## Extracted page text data
--

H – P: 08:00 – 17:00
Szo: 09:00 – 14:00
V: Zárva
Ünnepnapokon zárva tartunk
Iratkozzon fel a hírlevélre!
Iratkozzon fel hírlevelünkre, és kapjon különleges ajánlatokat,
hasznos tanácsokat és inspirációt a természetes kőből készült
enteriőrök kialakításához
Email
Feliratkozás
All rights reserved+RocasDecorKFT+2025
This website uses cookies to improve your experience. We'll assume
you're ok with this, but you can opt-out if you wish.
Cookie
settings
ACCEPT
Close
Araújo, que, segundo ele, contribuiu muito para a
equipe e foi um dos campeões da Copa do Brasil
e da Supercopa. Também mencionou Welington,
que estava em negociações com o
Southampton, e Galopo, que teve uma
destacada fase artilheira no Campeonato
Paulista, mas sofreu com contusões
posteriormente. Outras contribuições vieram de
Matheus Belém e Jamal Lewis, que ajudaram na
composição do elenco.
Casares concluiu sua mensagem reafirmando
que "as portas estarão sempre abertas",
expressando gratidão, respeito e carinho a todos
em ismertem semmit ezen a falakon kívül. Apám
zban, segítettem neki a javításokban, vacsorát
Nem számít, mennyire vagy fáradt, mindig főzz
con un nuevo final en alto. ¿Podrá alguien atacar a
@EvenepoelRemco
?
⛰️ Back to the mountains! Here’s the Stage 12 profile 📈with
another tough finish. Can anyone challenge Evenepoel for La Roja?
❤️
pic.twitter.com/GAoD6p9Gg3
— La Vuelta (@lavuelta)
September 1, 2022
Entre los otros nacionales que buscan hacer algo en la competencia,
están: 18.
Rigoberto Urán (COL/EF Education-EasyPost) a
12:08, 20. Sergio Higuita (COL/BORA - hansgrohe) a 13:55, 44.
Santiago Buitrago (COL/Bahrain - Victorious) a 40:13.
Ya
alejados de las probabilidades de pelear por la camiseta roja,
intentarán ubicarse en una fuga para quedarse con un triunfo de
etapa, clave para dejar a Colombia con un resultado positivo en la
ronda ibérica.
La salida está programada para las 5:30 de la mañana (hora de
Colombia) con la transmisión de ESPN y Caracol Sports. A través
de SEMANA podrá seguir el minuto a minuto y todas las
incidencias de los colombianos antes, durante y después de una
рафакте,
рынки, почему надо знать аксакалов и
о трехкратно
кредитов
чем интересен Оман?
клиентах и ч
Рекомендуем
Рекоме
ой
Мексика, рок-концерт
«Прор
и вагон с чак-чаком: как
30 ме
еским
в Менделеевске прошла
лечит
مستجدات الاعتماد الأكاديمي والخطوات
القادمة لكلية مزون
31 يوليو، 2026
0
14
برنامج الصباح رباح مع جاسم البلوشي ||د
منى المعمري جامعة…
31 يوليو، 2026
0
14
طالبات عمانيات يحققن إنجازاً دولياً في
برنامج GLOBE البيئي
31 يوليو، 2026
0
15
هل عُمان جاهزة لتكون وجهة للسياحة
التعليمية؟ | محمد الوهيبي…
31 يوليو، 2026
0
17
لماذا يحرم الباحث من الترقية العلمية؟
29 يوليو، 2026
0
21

--

## Work item
Word for word, transcribe the data shown above.

## Response box
H – P: 08:00 – 17:00
Szo: 09:00 – 14:00
V: Zárva
Ünnepnapokon zárva tartunk
Iratkozzon fel a hírlevélre!
Iratkozzon fel hírlevelünkre, és kapjon különleges ajánlatokat,
hasznos tanácsokat és inspirációt a természetes kőből készült
enteriőrök kialakításához
Email
Feliratkozás
All rights reserved+RocasDecorKFT+2025
This website uses cookies to improve your experience. We'll assume
you're ok with this, but you can opt-out if you wish.
Cookie
settings
ACCEPT
Close
Araújo, que, segundo ele, contribuiu muito para a
equipe e foi um dos campeões da Copa do Brasil
e da Supercopa. Também mencionou Welington,
que estava em negociações com o
Southampton, e Galopo, que teve uma
destacada fase artilheira no Campeonato
Paulista, mas sofreu com contusões
posteriormente. Outras contribuições vieram de
Matheus Belém e Jamal Lewis, que ajudaram na
composição do elenco.
Casares concluiu sua mensagem reafirmando
que "as portas estarão sempre abertas",
expressando gratidão, respeito e carinho a todos
em ismertem semmit ezen a falakon kívül. Apám
zban, segítettem neki a javításokban, vacsorát
Nem számít, mennyire vagy fáradt, mindig főzz
con un nuevo final en alto. ¿Podrá alguien atacar a
@EvenepoelRemco
?
⛰️ Back to the mountains! Here’s the Stage 12 profile 📈with
another tough finish. Can anyone challenge Evenepoel for La Roja?
❤️
pic.twitter.com/GAoD6p9Gg3
— La Vuelta (@lavuelta)
September 1, 2022
Entre los otros nacionales que buscan hacer algo en la competencia,
están: 18.
Rigoberto Urán (COL/EF Education-EasyPost) a
12:08, 20. Sergio Higuita (COL/BORA - hansgrohe) a 13:55, 44.
Santiago Buitrago (COL/Bahrain - Victorious) a 40:13.
Ya
alejados de las probabilidades de pelear por la camiseta roja,
intentarán ubicarse en una fuga para quedarse con un triunfo de
etapa, clave para dejar a Colombia con un resultado positivo en la
ronda ibérica.
La salida está programada para las 5:30 de la mañana (hora de
Colombia) con la transmisión de ESPN y Caracol Sports. A través
de SEMANA podrá seguir el minuto a minuto y todas las
incidencias de los colombianos antes, durante y después de una
рафакте,
рынки, почему надо знать аксакалов и
о трехкратно
кредитов
чем интересен Оман?
клиентах и ч
Рекомендуем
Рекоме
ой
Мексика, рок-концерт
«Прор
и вагон с чак-чаком: как
30 ме
еским
в Менделеевске прошла
лечит
مستجدات الاعتماد الأكاديمي والخطوات
القادمة لكلية مزون
31 يوليو، 2026
0
14
برنامج الصباح رباح مع جاسم البلوشي ||د
منى المعمري جامعة…
31 يوليو، 2026
0
14
طالبات عمانيات يحققن إنجازاً دولياً في
برنامج GLOBE البيئي
31 يوليو، 2026
0
15
هل عُمان جاهزة لتكون وجهة للسياحة
التعليمية؟ | محمد الوهيبي…
31 يوليو، 2026
0
17
لماذا يحرم الباحث من الترقية العلمية؟
29 يوليو، 2026
0
21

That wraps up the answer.